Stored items
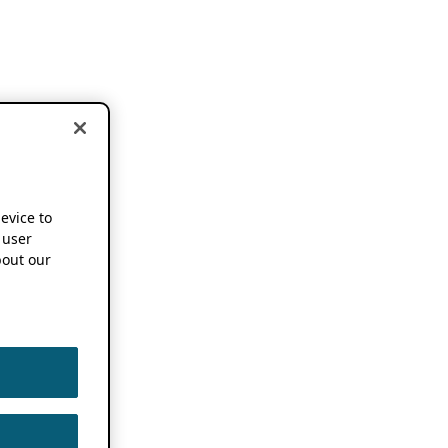
device to
 user
out our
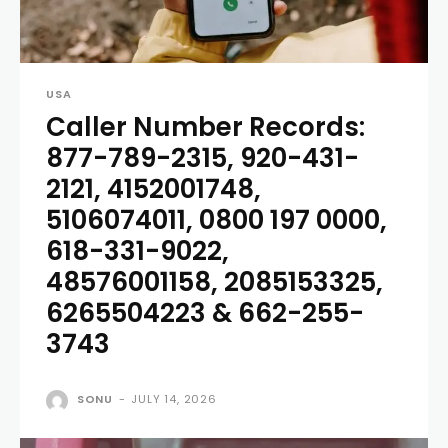
USA
Caller Number Records:
877-789-2315, 920-431-
2121, 4152001748,
5106074011, 0800 197 0000,
618-331-9022,
48576001158, 2085153325,
6265504223 & 662-255-
3743
SONU
-
JULY 14, 2026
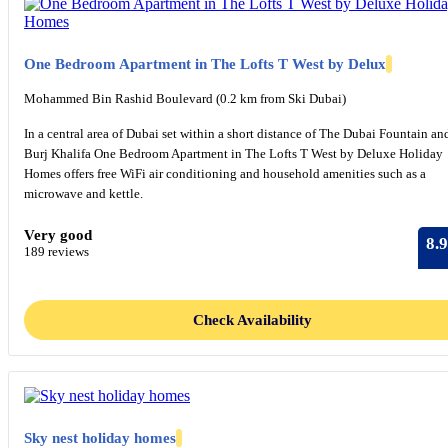
One Bedroom Apartment in The Lofts T West by Delux
Mohammed Bin Rashid Boulevard (0.2 km from Ski Dubai)
In a central area of Dubai set within a short distance of The Dubai Fountain an
Burj Khalifa One Bedroom Apartment in The Lofts T West by Deluxe Holiday
Homes offers free WiFi air conditioning and household amenities such as a
microwave and kettle.
Very good
8.9
189 reviews
Check Availability
Sky nest holiday homes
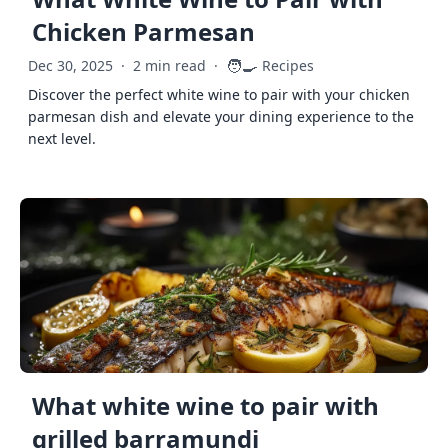
Chicken Parmesan
🧑‍🍳
Dec 30, 2025
·
2 min read
·
Recipes
Discover the perfect white wine to pair with your chicken
parmesan dish and elevate your dining experience to the
next level.
What white wine to pair with
grilled barramundi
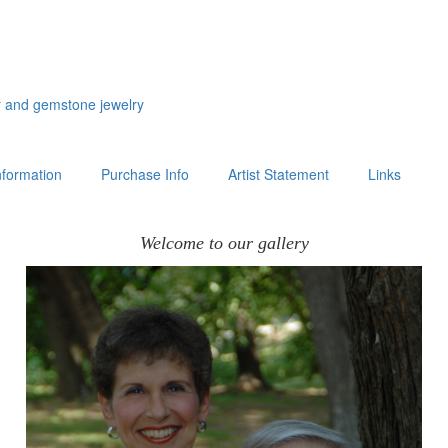
er and gemstone jewelry
formation
Purchase Info
Artist Statement
Links
Welcome to our gallery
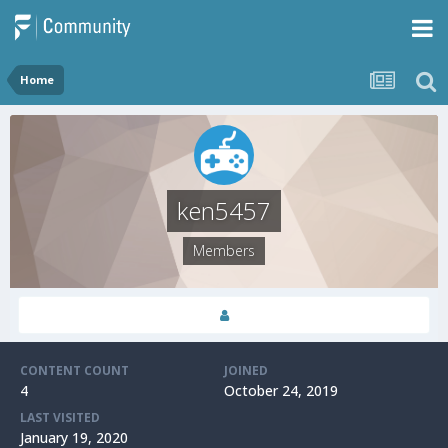
Home
ken5457
Members
CONTENT COUNT
JOINED
4
October 24, 2019
LAST VISITED
January 19, 2020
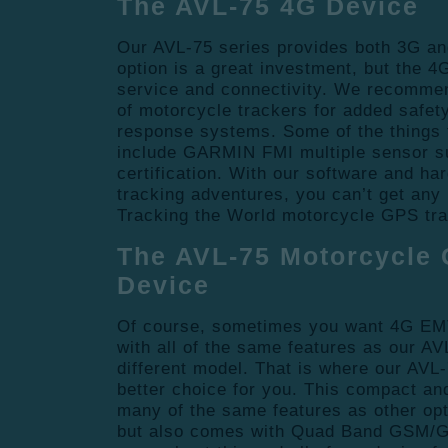
The AVL-75 4G Device
Our AVL-75 series provides both 3G a
option is a great investment, but the 4
service and connectivity. We recommen
of motorcycle trackers for added safe
response systems. Some of the things
include GARMIN FMI multiple sensor 
certification. With our software and ha
tracking adventures, you can’t get any 
Tracking the World motorcycle GPS tr
The AVL-75 Motorcycle 
Device
Of course, sometimes you want 4G EM
with all of the same features as our A
different model. That is where our AVL
better choice for you. This compact an
many of the same features as other opt
but also comes with Quad Band GSM/GP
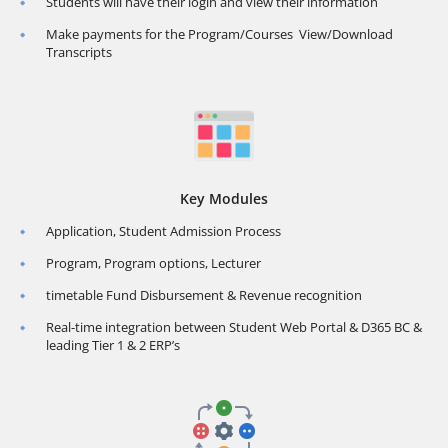
Students will have their login and view their information
Make payments for the Program/Courses View/Download
Transcripts
Key Modules
Application, Student Admission Process
Program, Program options, Lecturer
timetable Fund Disbursement & Revenue recognition
Real-time integration between Student Web Portal & D365 BC &
leading Tier 1 & 2 ERP’s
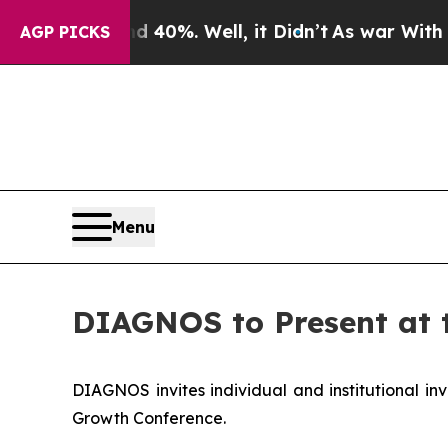
Around 40%. Well, it Didn’t
As war With Iran Dr
AGP PICKS
Menu
DIAGNOS to Present at 
DIAGNOS invites individual and institutional inv
Growth Conference.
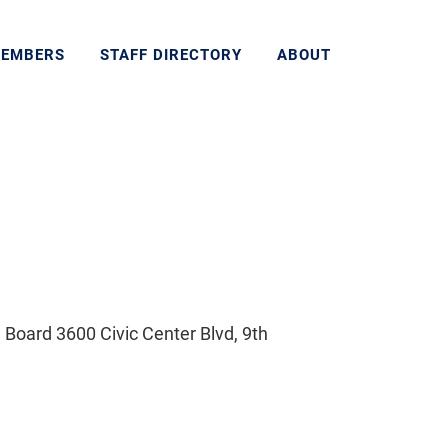
MEMBERS
STAFF DIRECTORY
ABOUT
Board 3600 Civic Center Blvd, 9th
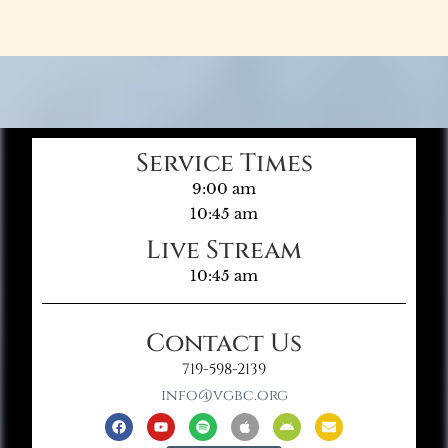
Service Times
9:00 am
10:45 am
Live Stream
10:45 am
Contact Us
719-598-2139
info@vgbc.org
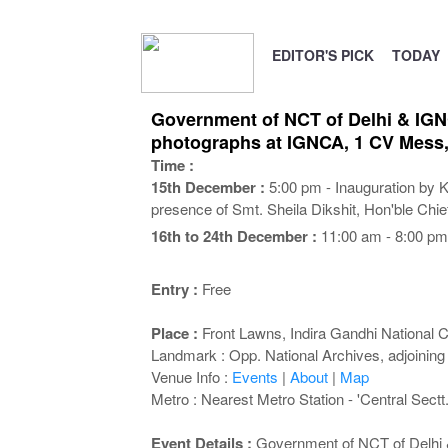
EDITOR'S PICK
TODAY
Government of NCT of Delhi & IGNCA
photographs at IGNCA, 1 CV Mess,
Time :
15th December :
5:00 pm - Inauguration by K
presence of Smt. Sheila Dikshit, Hon'ble Chief
16th to 24th December :
11:00 am - 8:00 pm
Entry :
Free
Place :
Front Lawns, Indira Gandhi National C
Landmark : Opp. National Archives, adjoining
Venue Info :
Events
|
About
|
Map
Metro : Nearest Metro Station - 'Central Sectt.
Event Details :
Government of NCT of Delhi & 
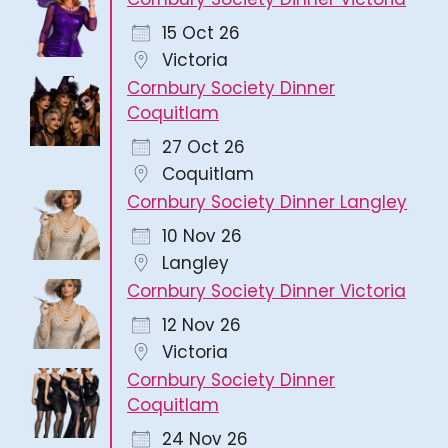
15 Oct 26
Victoria
Cornbury Society Dinner
Coquitlam
27 Oct 26
Coquitlam
Cornbury Society Dinner Langley
10 Nov 26
Langley
Cornbury Society Dinner Victoria
12 Nov 26
Victoria
Cornbury Society Dinner
Coquitlam
24 Nov 26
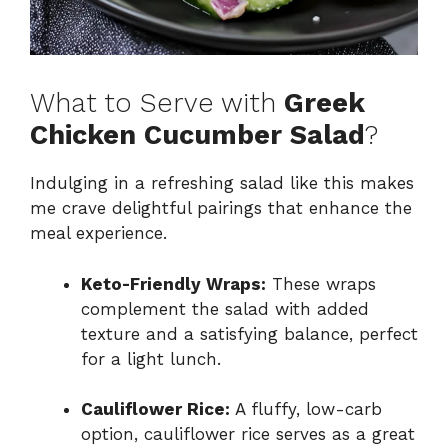
What to Serve with
Greek
Chicken Cucumber Salad
?
Indulging in a refreshing salad like this makes
me crave delightful pairings that enhance the
meal experience.
Keto-Friendly Wraps:
These wraps
complement the salad with added
texture and a satisfying balance, perfect
for a light lunch.
Cauliflower Rice:
A fluffy, low-carb
option, cauliflower rice serves as a great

(What you will do): Return every entry of the data above verbatim, with no images included.

(Output of the task):
device to
 user
out our
USA
Caller Number Records:
877-789-2315, 920-431-
2121, 4152001748,
5106074011, 0800 197 0000,
618-331-9022,
48576001158, 2085153325,
6265504223 & 662-255-
3743
SONU
-
JULY 14, 2026
One Bedroom Apartment in The Lofts T West by Delux
Mohammed Bin Rashid Boulevard (0.2 km from Ski Dubai)
In a central area of Dubai set within a short distance of The Dubai Fountain an
Burj Khalifa One Bedroom Apartment in The Lofts T West by Deluxe Holiday
Homes offers free WiFi air conditioning and household amenities such as a
microwave and kettle.
Very good
8.9
189 reviews
Check Availability
Sky nest holiday homes
Chicken Parmesan
🧑‍🍳
Dec 30, 2025
·
2 min read
·
Recipes
Discover the perfect white wine to pair with your chicken
parmesan dish and elevate your dining experience to the
next level.
What white wine to pair with
grilled barramundi
er and gemstone jewelry
formation
Purchase Info
Artist Statement
Links
Welcome to our gallery
Home
ken5457
Members
CONTENT COUNT
JOINED
4
October 24, 2019
LAST VISITED
January 19, 2020
The AVL-75 4G Device
Our AVL-75 series provides both 3G a
option is a great investment, but the 4
service and connectivity. We recommen
of motorcycle trackers for added safe
response systems. Some of the things
include GARMIN FMI multiple sensor 
certification. With our software and ha
tracking adventures, you can’t get any 
Tracking the World motorcycle GPS tr
The AVL-75 Motorcycle 
Device
Of course, sometimes you want 4G EM
with all of the same features as our A
different model. That is where our AVL
better choice for you. This compact an
many of the same features as other opt
but also comes with Quad Band GSM/GP
Students will have their login and view their information
Make payments for the Program/Courses View/Download
Transcripts
Key Modules
Application, Student Admission Process
Program, Program options, Lecturer
timetable Fund Disbursement & Revenue recognition
Real-time integration between Student Web Portal & D365 BC &
leading Tier 1 & 2 ERP’s
Around 40%. Well, it Didn’t
As war With Iran Dr
AGP PICKS
Menu
DIAGNOS to Present at 
DIAGNOS invites individual and institutional inv
Growth Conference.
MEMBERS
STAFF DIRECTORY
ABOUT
Board 3600 Civic Center Blvd, 9th
Service Times
9:00 am
10:45 am
Live Stream
10:45 am
Contact Us
719-598-2139
info@vgbc.org
EDITOR'S PICK
TODAY
Government of NCT of Delhi & IGNCA
photographs at IGNCA, 1 CV Mess,
Time :
15th December :
5:00 pm - Inauguration by K
presence of Smt. Sheila Dikshit, Hon'ble Chief
16th to 24th December :
11:00 am - 8:00 pm
Entry :
Free
Place :
Front Lawns, Indira Gandhi National C
Landmark : Opp. National Archives, adjoining
Venue Info :
Events
|
About
|
Map
Metro : Nearest Metro Station - 'Central Sectt.
Event Details :
Government of NCT of Delhi & 
15 Oct 26
Victoria
Cornbury Society Dinner
Coquitlam
27 Oct 26
Coquitlam
Cornbury Society Dinner Langley
10 Nov 26
Langley
Cornbury Society Dinner Victoria
12 Nov 26
Victoria
Cornbury Society Dinner
Coquitlam
24 Nov 26
What to Serve with
Greek
Chicken Cucumber Salad
?
Indulging in a refreshing salad like this makes
me crave delightful pairings that enhance the
meal experience.
Keto-Friendly Wraps:
These wraps
complement the salad with added
texture and a satisfying balance, perfect
for a light lunch.
Cauliflower Rice:
A fluffy, low-carb
option, cauliflower rice serves as a great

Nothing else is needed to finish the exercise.